(Beginning of Exercise material)

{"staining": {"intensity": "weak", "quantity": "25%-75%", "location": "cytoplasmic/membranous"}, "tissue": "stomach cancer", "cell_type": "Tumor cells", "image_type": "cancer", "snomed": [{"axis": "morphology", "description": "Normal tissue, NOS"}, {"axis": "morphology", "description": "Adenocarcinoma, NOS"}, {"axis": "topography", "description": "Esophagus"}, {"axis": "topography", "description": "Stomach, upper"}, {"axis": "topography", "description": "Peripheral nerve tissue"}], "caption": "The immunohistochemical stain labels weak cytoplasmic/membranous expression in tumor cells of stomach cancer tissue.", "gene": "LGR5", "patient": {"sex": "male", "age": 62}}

(End of Exercise material)
(Beginning of Exercise material)

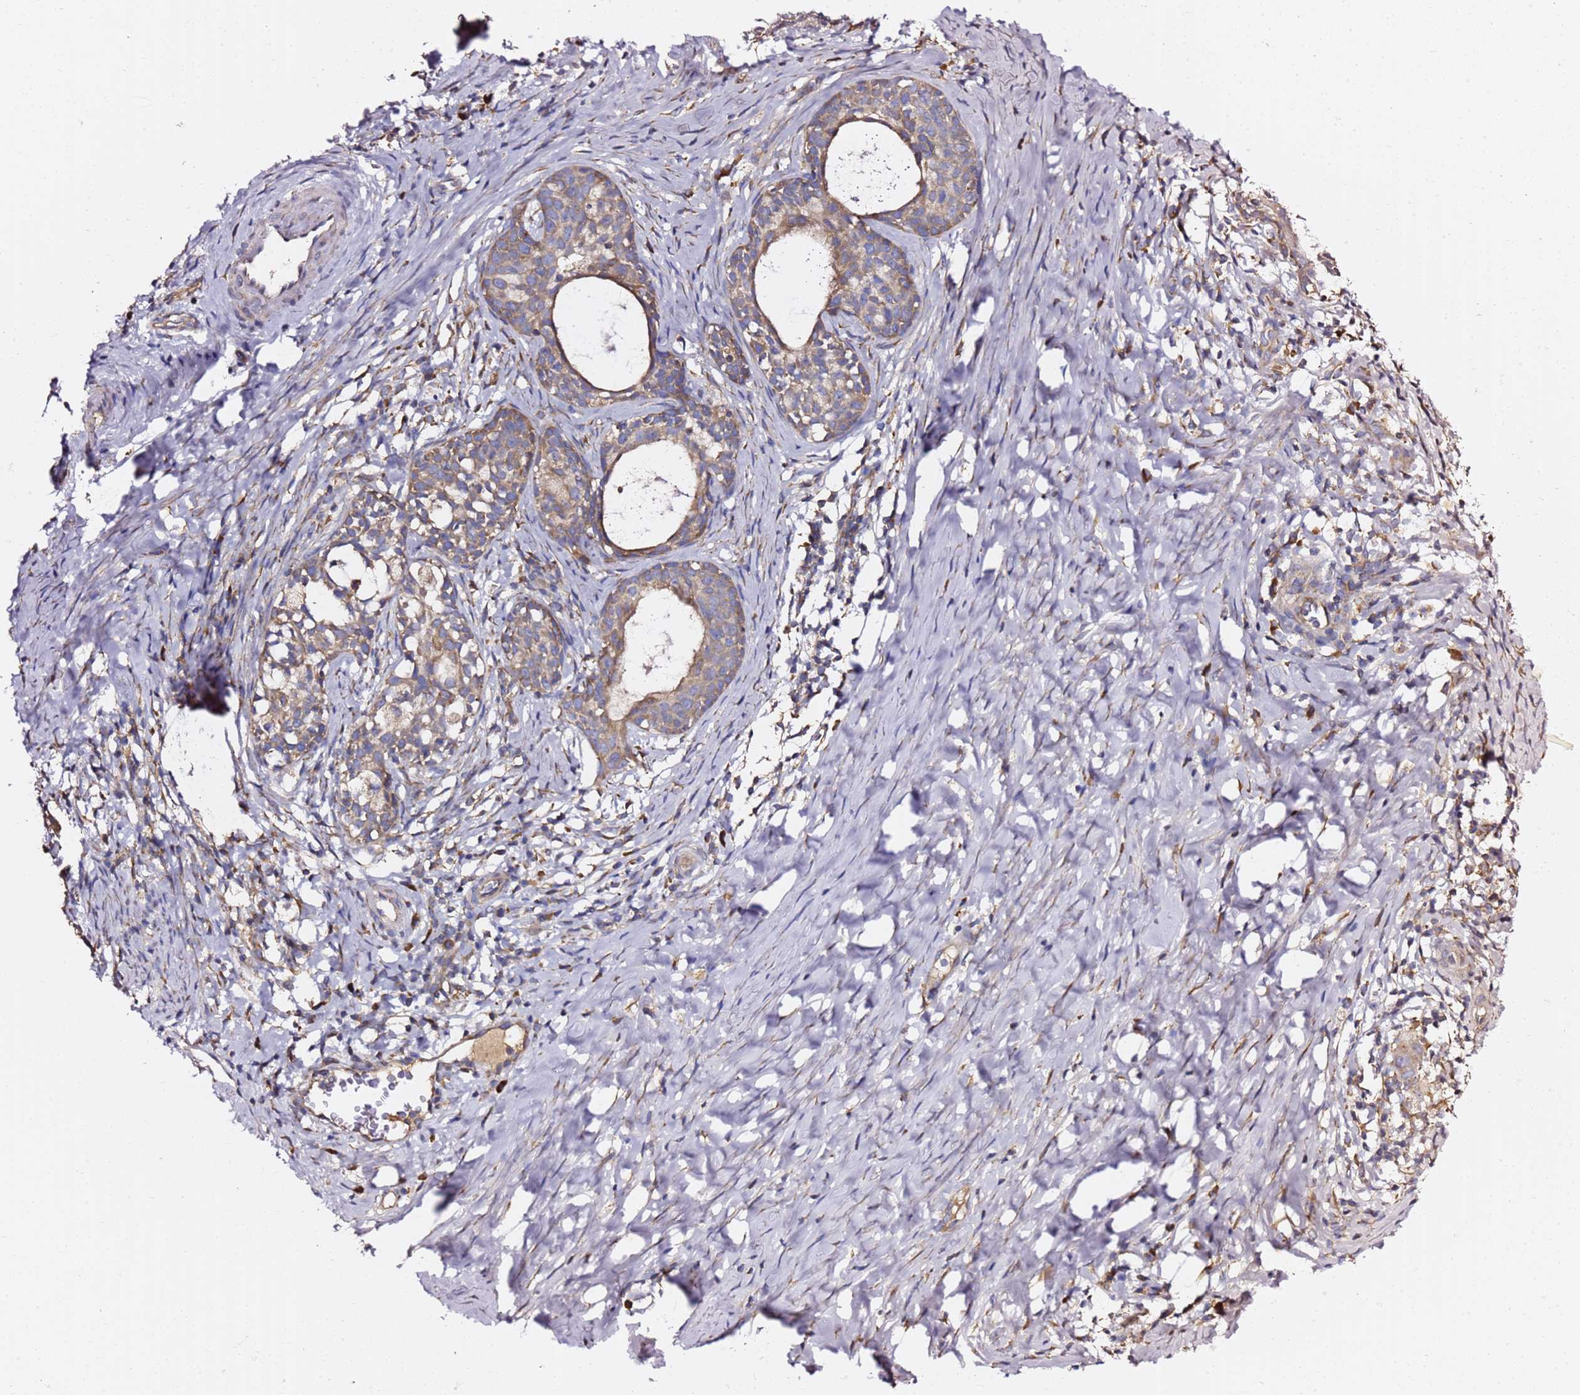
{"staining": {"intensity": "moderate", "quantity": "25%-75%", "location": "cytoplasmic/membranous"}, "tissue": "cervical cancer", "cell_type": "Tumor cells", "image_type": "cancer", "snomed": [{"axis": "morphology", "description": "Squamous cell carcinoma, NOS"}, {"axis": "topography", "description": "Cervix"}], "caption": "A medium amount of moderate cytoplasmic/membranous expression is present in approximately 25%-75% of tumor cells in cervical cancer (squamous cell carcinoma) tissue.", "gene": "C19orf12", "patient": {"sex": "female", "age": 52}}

(End of Exercise material)
(Beginning of Exercise material)

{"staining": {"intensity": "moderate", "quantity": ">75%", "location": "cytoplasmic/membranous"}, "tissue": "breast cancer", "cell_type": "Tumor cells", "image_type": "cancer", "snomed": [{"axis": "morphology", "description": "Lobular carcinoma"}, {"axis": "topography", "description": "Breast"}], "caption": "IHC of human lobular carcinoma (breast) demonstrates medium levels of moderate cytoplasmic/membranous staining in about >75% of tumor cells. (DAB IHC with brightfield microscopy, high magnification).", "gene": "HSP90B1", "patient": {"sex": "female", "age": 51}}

(End of Exercise material)

* **Work to be completed**
Within the material above, find the lines that contain the word "moderate"; copy them.

* **Problem solution**
{"staining": {"intensity": "moderate", "quantity": "25%-75%", "location": "cytoplasmic/membranous"}, "tissue": "cervical cancer", "cell_type": "Tumor cells", "image_type": "cancer", "snomed": [{"axis": "morphology", "description": "Squamous cell carcinoma, NOS"}, {"axis": "topography", "description": "Cervix"}], "caption": "A medium amount of moderate cytoplasmic/membranous expression is present in approximately 25%-75% of tumor cells in cervical cancer (squamous cell carcinoma) tissue.", "gene": "C19orf12", "patient": {"sex": "female", "age": 52}}
{"staining": {"intensity": "moderate", "quantity": ">75%", "location": "cytoplasmic/membranous"}, "tissue": "breast cancer", "cell_type": "Tumor cells", "image_type": "cancer", "snomed": [{"axis": "morphology", "description": "Lobular carcinoma"}, {"axis": "topography", "description": "Breast"}], "caption": "IHC of human lobular carcinoma (breast) demonstrates medium levels of moderate cytoplasmic/membranous staining in about >75% of tumor cells. (DAB IHC with brightfield microscopy, high magnification).", "gene": "HSP90B1", "patient": {"sex": "female", "age": 51}}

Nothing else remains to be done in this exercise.